Nach Abes Wiederwahl zum Premierminister und seinem anschließenden Amtsantritt am 26. Dezember 2012 habe ich damals in der japanischen Zeitschrift „People China" und in der chinesischen „Global Times" Artikel veröffentlicht, in denen ich Abes Wiederwahl mit der Öffnung der Büchse der Pandora verglich. Ein Jahr danach erwies sich diese Aussage als durchaus berechtigt. Ich habe drei Ratschläge für Abe: 1. Was territoriale Fragen angeht, sollte er nicht alles auf eine Karte setzen. 2. Was den Schreinbesuch betrifft, sollte er kein unnötiges Risiko eingehen. 3. Er sollte nicht zu selbstgefällig und arrogant sein und Probleme nicht auf andere Länder abwälzen oder auf Kosten anderer skrupellos eigene Ziele verfolgen.

Mir ist durchaus bewusst, dass Abe meine Ratschläge nicht befolgen wird, auch wenn er mir hat ausrichten lassen, dass er meinen Artikel gelesen hätte. Er sollte aber zumindest auf die Stimmen seiner Landsleute und den internationalen Tenor hören. Außerdem sollte er die Zukunft Japans mit in Erwägung ziehen und sie auf keinen Fall weiter den Bach runtergehen lassen.

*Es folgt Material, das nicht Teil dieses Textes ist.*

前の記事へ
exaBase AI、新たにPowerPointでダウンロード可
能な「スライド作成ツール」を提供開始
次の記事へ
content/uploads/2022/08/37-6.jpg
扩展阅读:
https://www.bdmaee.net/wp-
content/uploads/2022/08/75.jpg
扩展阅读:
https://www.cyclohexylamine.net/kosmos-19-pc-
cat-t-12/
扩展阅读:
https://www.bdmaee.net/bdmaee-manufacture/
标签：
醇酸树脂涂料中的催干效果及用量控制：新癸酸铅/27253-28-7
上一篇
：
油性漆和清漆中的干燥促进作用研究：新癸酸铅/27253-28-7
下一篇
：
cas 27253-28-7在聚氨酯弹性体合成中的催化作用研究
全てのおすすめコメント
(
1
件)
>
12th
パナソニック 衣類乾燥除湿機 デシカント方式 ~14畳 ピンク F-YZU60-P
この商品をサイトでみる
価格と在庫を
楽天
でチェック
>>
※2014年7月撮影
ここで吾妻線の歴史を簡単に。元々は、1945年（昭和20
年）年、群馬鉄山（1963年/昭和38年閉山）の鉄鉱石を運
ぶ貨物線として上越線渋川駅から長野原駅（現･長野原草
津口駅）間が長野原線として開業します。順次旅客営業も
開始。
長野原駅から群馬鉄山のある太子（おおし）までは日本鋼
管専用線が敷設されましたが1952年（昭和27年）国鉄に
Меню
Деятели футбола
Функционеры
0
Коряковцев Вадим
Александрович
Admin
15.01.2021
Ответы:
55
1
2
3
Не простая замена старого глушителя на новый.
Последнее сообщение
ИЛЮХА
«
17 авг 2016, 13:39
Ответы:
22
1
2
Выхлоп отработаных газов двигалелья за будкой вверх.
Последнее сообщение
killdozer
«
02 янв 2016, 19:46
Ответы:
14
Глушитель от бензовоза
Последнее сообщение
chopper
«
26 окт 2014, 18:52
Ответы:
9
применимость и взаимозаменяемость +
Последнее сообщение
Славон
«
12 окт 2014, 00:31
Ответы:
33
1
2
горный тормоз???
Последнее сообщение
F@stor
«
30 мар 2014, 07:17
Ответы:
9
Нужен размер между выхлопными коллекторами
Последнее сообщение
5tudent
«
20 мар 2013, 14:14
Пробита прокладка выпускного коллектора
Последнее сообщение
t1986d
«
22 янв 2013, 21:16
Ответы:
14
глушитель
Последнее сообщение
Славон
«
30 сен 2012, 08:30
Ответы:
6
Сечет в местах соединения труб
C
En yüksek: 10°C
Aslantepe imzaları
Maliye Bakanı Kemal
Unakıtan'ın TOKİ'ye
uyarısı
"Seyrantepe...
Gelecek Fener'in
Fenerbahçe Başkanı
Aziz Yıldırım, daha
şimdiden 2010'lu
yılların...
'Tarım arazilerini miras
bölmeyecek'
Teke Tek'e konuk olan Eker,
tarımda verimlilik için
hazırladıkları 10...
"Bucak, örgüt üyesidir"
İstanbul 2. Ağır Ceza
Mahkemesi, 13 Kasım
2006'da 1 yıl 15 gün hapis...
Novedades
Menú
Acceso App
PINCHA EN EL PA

Ich hätte da noch eine Frage an Shinzo Abe: Der Schreinbesuch verstößt nicht nur gegen Japans eigene politische Richtlinie, sondern vor allem gegen die internationalen Werte. Folglich leidet Japans Status darunter und sein Ansehen in China, Südkorea und sogar den USA leidet darunter. Mit einem Staatsführer, der sich keinerlei Gedanken macht um die Meinungen anderer und eindeutig rechtsgerichtet ist, kann Japan da noch in der globalen Arena eine wichtige Rolle einnehmen? Kann man Japan noch weiterhin vertrauen?